The rest of the book is classified as an AppendiX, and features stories in support of The Strange Case of X, but which also stand well enough on their own. King Squid is set up as a scientific pamphlet on the most revered of squids, the narrative dripping with venom that the author, Frederick Madnok, has for his fellow squidologists. It features a 38 page bibliography that demands to be read for its commentary on the books included (which feature detailing of the many adventures of the Torture Squid), and for the conclusion of Madnok’s tale. The Hoegbotton Family History is a world-building piece that sits as a primer for The Cage, which follows Richard Hoegbotton’s early days in Ambergris, and his acquisition of a cage left by the Gray Caps, but fails to ever explain itself.  And The Exchange, and odd tale set over an elderly couples dinner.

Low points include The Release of BelacquaThe Man Who Had No Eyes and Learning to Leave the Flesh. While not bad, they don’t compare to books other offerings.

Even The Ambergris Glossary demanded to be read in full. Glossary’s are something I have little trouble ignoring, but that the book didn’t really require a glossary was telling that there was probably more to it.

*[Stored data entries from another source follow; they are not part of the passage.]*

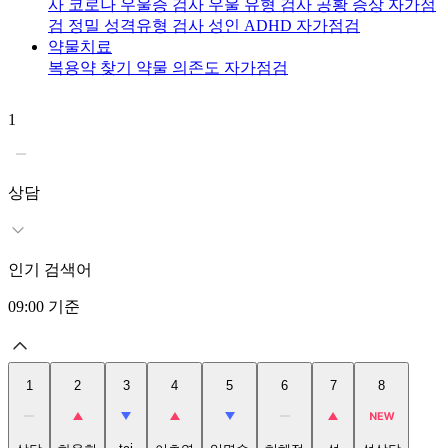
사
코로나 우울증 검사
우울 유형 검사
공황 증상 자가점
검
정밀 성격유형 검사
성인 ADHD 자가점검
약물치료
복용약 찾기
약물 의존도 자가점검
1
2
상담
인기 검색어
09:00
기준
1
2
3
4
5
6
7
8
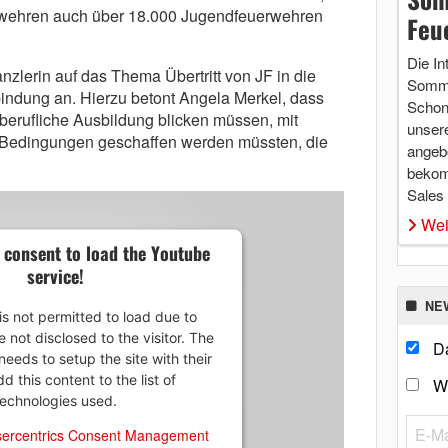
rwehren auch über 18.000 Jugendfeuerwehren
Feu
Die In
zlerin auf das Thema Übertritt von JF in die
Somme
bindung an. Hierzu betont Angela Merkel, dass
Schon 
 berufliche Ausbildung blicken müssen, mit
unsere
r Bedingungen geschaffen werden müssten, die
angebo
bekom
Sales
Wei
 consent to load the Youtube
service!
NE
is not permitted to load due to
e not disclosed to the visitor. The
Da
eeds to setup the site with their
 this content to the list of
W
technologies used.
ercentrics Consent Management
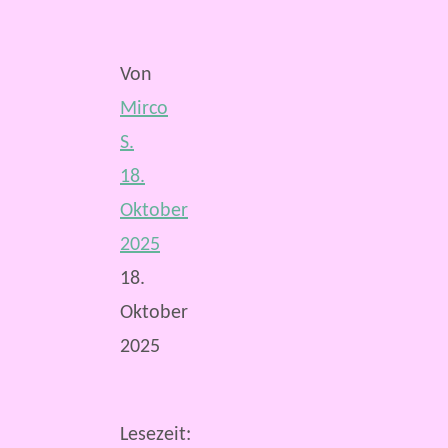
Von
Mirco
S.
18.
Oktober
2025
18.
Oktober
2025
Lesezeit:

Indeed, there were some memorable entries:

MANZIKERT VII. Death by an extreme miscalculation while flossing. Of his actual reign, the less said the better. See also: Manziism; Manzikert VI; Manzikert VIII.” – page 35 (Glossary)

NUNK, AUTARCH OF. Although a real historical figure, the Autarch is more commonly known to children and adults as the happy fool of Voss Bender’s Nunk poems, which contain such rhymes as ‘The Autarch of Nunk/Was a collector of junk/Which he kept in a trunk/Beside his pet skunk’ and ‘The Autarch of Nunk/Loved to get drunk/And, in the grip of a sudden funk,/Pass out fitfully on his bunk.’ Several critics have complained that a less famous personage would not have been able to get such doggerel published, but the illustrations by Kinsky in the omnibus version amply make up for the simplistic verse. Recently, amongst the few possessions left by Michael Abrasis to the Manzikert Memorial Library, archivists discovered a second set of Nunk poems, decidedly more adult, as this excerpt demonstrates: ‘The Autarch of Nunk/Liked women with spunk/To wiggle and tickle/His enormous pink pickle.’ (Although some historians believe this is a gardening reference.) See also: Abrasis, Michael; Bender, Voss.” – page 41-42 (Glossary)

There are many other comical definitions, but many of them are also simple world-building descriptions.

Overall Impression: Great.

Final Thoughts: City of Saints and Madmen is a delightfully absurd, gruesome and comical collection that demands every page be read, no matter how insignificant it may seem.